Der Dresden-Fall aus dem Jahr 2023 (Buch: Peter Dommaschk, Ralf Leuther und Lena Stahl, die auch Regie führte) zeigt sich zu Beginn als erstaunlich ruhiger, akribischer Ermittlerkrimi, in dem man einiges über Spurensicherung (am Körper), Drogen-Screenings und polizeiliche Ermittlungs-Logik lernen kann. Es ist der vielleicht stärkste Part des "Tatorts", der sich nach einer Wendung dann doch noch zum Thriller formt, was nicht unbedingt nötig gewesen wäre.

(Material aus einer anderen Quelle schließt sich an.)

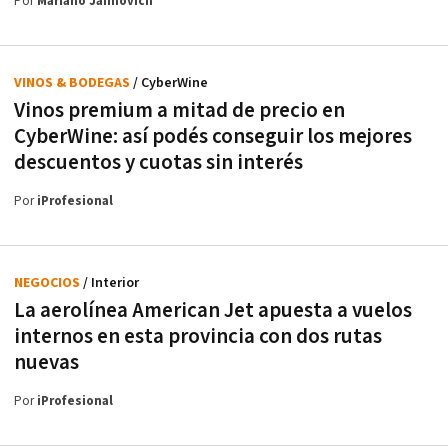
Por
Mariano Jaimovich
VINOS & BODEGAS
/ CyberWine
Vinos premium a mitad de precio en
CyberWine: así podés conseguir los mejores
descuentos y cuotas sin interés
Por
iProfesional
NEGOCIOS
/ Interior
La aerolínea American Jet apuesta a vuelos
internos en esta provincia con dos rutas
nuevas
Por
iProfesional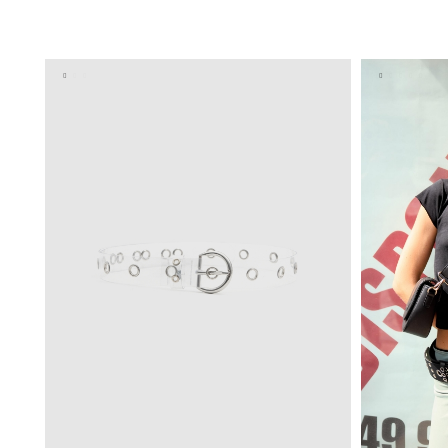
ADICIONAR NO TEU CESTO
S
M
L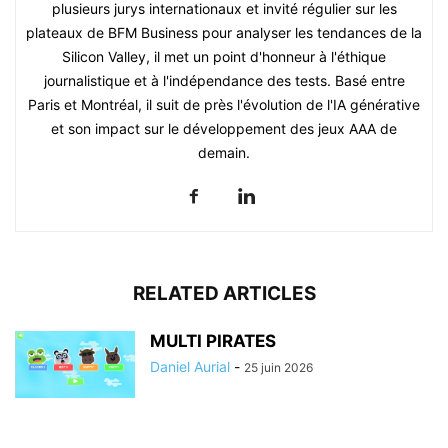
plusieurs jurys internationaux et invité régulier sur les
plateaux de BFM Business pour analyser les tendances de la
Silicon Valley, il met un point d'honneur à l'éthique
journalistique et à l'indépendance des tests. Basé entre
Paris et Montréal, il suit de près l'évolution de l'IA générative
et son impact sur le développement des jeux AAA de
demain.
RELATED ARTICLES
MULTI PIRATES
Daniel Aurial
-
25 juin 2026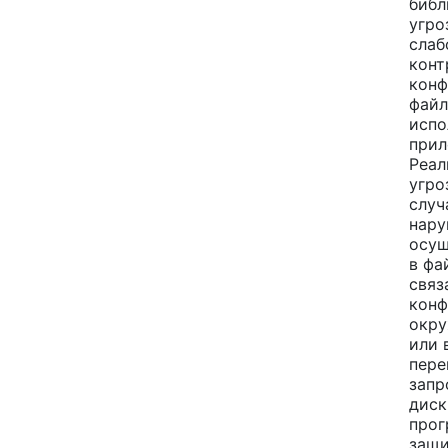
библ
угро
слаб
конт
конф
файл
испо
прил
Реал
угро
случ
нару
осущ
в фа
связ
конф
окру
или 
пере
запр
диск
прог
защ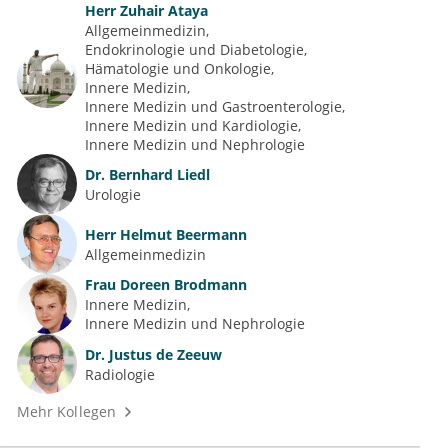
Herr
Zuhair Ataya
Allgemeinmedizin
Endokrinologie und Diabetologie
Hämatologie und Onkologie
Innere Medizin
Innere Medizin und Gastroenterologie
Innere Medizin und Kardiologie
Innere Medizin und Nephrologie
Dr.
Bernhard Liedl
Urologie
Herr
Helmut Beermann
Allgemeinmedizin
Frau
Doreen Brodmann
Innere Medizin
Innere Medizin und Nephrologie
Dr.
Justus de Zeeuw
Radiologie
Mehr Kollegen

Im Zentrum des Films sehen die Macherinnen und Macher ein gesellschaftliches Thema, das ebenso perfide wie verbreitet ist: sexualisierte Gewalt mithilfe von K.o.-Tropfen. Oft geschehen die Delikte im Umfeld der Clubkultur, aber auch in ganz anderen Lebenszusammenhängen. Die Opfer werden betäubt, missbraucht und haben in der Regel so gut wie keine Erinnerung an die Tat.

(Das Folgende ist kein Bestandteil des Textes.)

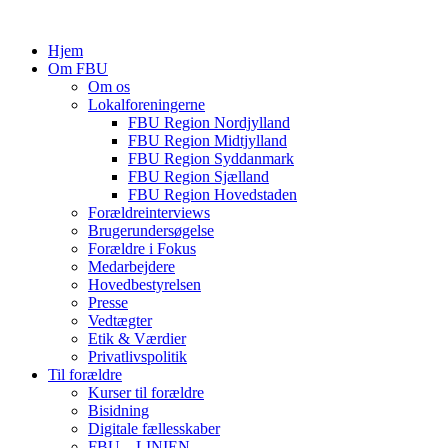
Hjem
Om FBU
Om os
Lokalforeningerne
FBU Region Nordjylland
FBU Region Midtjylland
FBU Region Syddanmark
FBU Region Sjælland
FBU Region Hovedstaden
Forældreinterviews
Brugerundersøgelse
Forældre i Fokus
Medarbejdere
Hovedbestyrelsen
Presse
Vedtægter
Etik & Værdier
Privatlivspolitik
Til forældre
Kurser til forældre
Bisidning
Digitale fællesskaber
FBU – LINIEN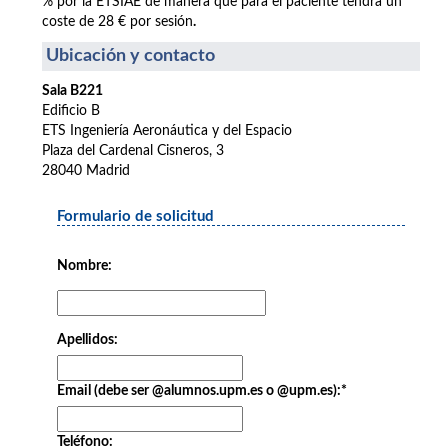
% por la ETSIAE de manera que para el paciente tendrá un
coste de 28 € por sesión
.
Ubicación y contacto
Sala B221
Edificio B
ETS Ingeniería Aeronáutica y del Espacio
Plaza del Cardenal Cisneros, 3
28040 Madrid
Formulario de solicitud
Nombre:
Apellidos:
Email (debe ser @alumnos.upm.es o @upm.es):
*
Teléfono: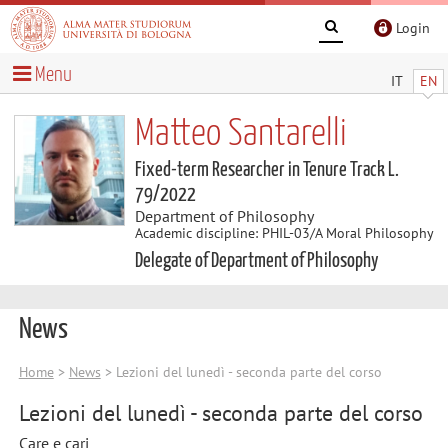
Login
Menu
IT
EN
Matteo Santarelli
Fixed-term Researcher in Tenure Track L.
79/2022
Department of Philosophy
Academic discipline: PHIL-03/A Moral Philosophy
Delegate of Department of Philosophy
News
Home
>
News
> Lezioni del lunedì - seconda parte del corso
Lezioni del lunedì - seconda parte del corso
Care e cari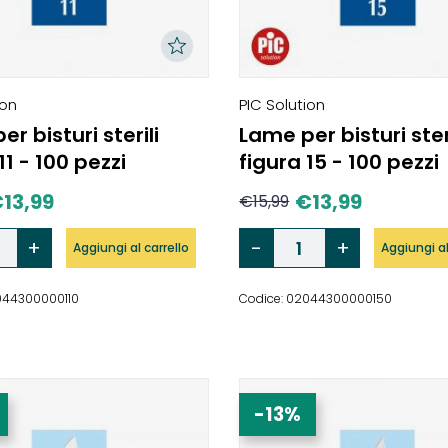
ion
PIC Solution
r bisturi sterili
Lame per bisturi ster
11 - 100 pezzi
figura 15 - 100 pezzi
€
13,99
€
13,99
€
15,99
Aggiungi al carrello
Aggiungi al
044300000110
Codice: 02044300000150
-13%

Zwangspause für MDR-Ermittler
Lena Stahl wurde für ihr Beziehungs-Drama "Mein Sohn" (2021) mit Anke Engelke gefeiert. Von der Filmemacherin, die auch an Karoline Herfurths Kinohit "Wunderschön" mitarbeitete, darf man wohl noch einiges erwarten. Mit "Was ihr nicht seht" gab die 44-Jährige ihr "Tatort"-Debüt. Über das Thema ihres Films sagte sie: "Was mich besonders getroffen hat, ist der Zusammenhang, dass die Opfer quasi nicht anwesend sind bei der Tat, die an ihnen verbrochen wird. Du kannst dich nicht wehren, du kannst danach nicht Zeugin sein, erinnerst dich vielleicht tatsächlich an nichts. Aber es gibt eine körperliche Erinnerung bei den Frauen, schwere Traumata, die bis hin zur Suizidalität führen können." Die Episodenhauptrolle der Sarah wird von der Bremer Schauspielerin Deniz Orta gespielt, die man womöglich aus der Netflix-Serie "Dogs of Berlin" oder als Theaterstar deutscher Edel-Bühnen kennt.

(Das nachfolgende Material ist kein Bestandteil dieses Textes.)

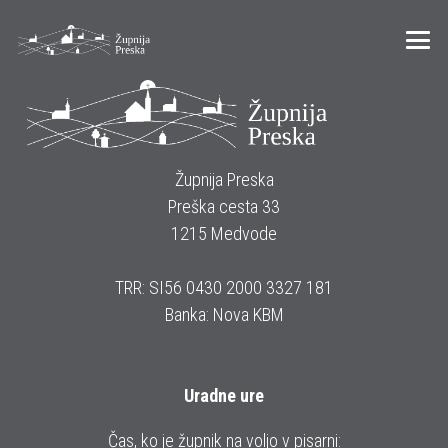
Župnija Preska
Preška cesta 33
1215 Medvode
TRR: SI56 0430 2000 3327 181
Banka: Nova KBM
Uradne ure
Čas, ko je župnik na voljo v pisarni: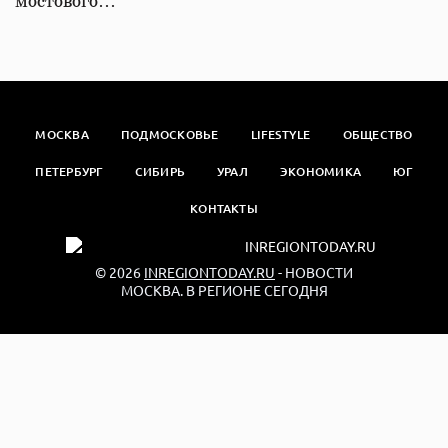
мостового…
МОСКВА
ПОДМОСКОВЬЕ
LIFESTYLE
ОБЩЕСТВО
ПЕТЕРБУРГ
СИБИРЬ
УРАЛ
ЭКОНОМИКА
ЮГ
КОНТАКТЫ
© 2026
INREGIONTODAY.RU
- НОВОСТИ
МОСКВА. В РЕГИОНЕ СЕГОДНЯ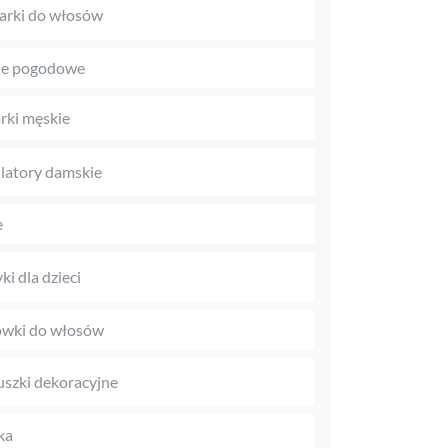
arki do włosów
je pogodowe
rki męskie
latory damskie
e
ki dla dzieci
wki do włosów
szki dekoracyjne
ka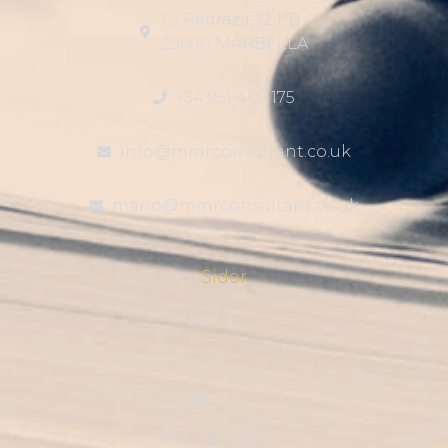
C/ Pedraza, 12 1ºB
29600 MARBELLA
+34 951 409 175
info@mmrconsultant.co.uk
mario@mmrconsultant.co.uk
Sidor
Startsida
Om Oss
Blogg
Kontakta Oss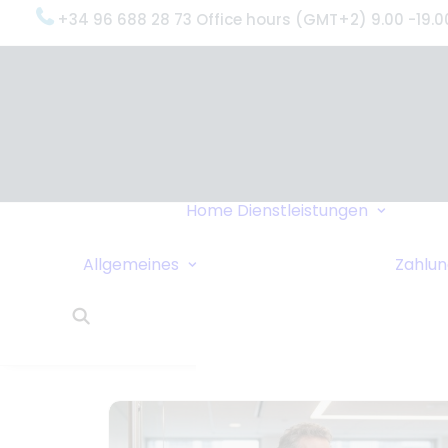
+34 96 688 28 73 Office hours (GMT+2) 9.00 -19.0
Oxyge
(Was 
Gründ
Oxyge
Servi
Home
Dienstleistungen
Unter
Datenschutzrichtlinie
Dring
Sollen wir Sie
Allgemeines
Zahlu
Liefe
anrufen?
24-St
Links
Kund
Wohnungstausch
Oxyge
Reisetipps
Über 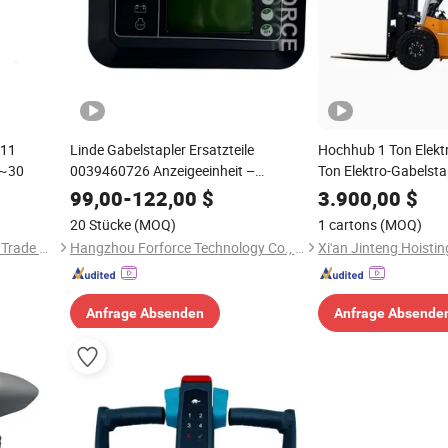
011
Linde Gabelstapler Ersatzteile
Hochhub 1 Ton Elektr
0~30
0039460726 Anzeigeeinheit –
Ton Elektro-Gabelstap
Kombinationsmeter Armaturenbrett für
99,00
-
122,00
$
3.900,00
$
Palettenwagen T20 / 131 / 1158 / 133 /
20 Stücke
(MOQ)
1 cartons
(MOQ)
1189
Shanghai Shytger Industry & Trade Co., Ltd.
Hangzhou Forforce Technology Co., Ltd.
Anfrage Absenden
Anfrage Absende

Dass der Krimi trotz seines intensiven, durchaus vielschichtig erzählten Themas am Ende doch nicht vollends überzeugt, liegt daran, dass man dem lange Zeit rätselhaften Psychodrama noch eine etwas unnötige Täter-Hatz aus dem Thriller-Baukasten ins letzte Drittel geschrieben hat. So kommt im Gesamtfazit ein in einigen Szenen sehr starker, mit zunehmender Dauer aber auch nachlassender und am Ende unfokussierter Fall aus dem Dresdner Revier.
Im Mai 2026 wurde bekannt, dass der MDR aus finanziellen Gründen das Dresdner "Tatort"- und das Magdeburger "Polizeiruf 110"-Team in eine mehrjährige Pause schicken wird. Der Aufschrei in den Medien und unter den Zuschauerinnen und Zuschauern war groß. Die Hauptdarsteller des Dresden-"Tatort" Martin Brambach und Cornelia Gröschel zeigten sich bestürzt und nannten den Vorgang ein "äußerst fatales politisches Signal, dass in den quotenstärksten und beliebtesten TV-Reihen im Deutschen Fernsehen der Osten Deutschlands einfach nicht mehr vorkommt. Das kann und darf nicht passieren!!! Gerade der Tatort soll ja dezidiert, ein gemeinschaftsbildendes Schaufenster der verschiedensten Regionen Deutschlands sein, und dazu gehören für uns unbedingt auch die Menschen und ihre Geschichten in Ostdeutschland."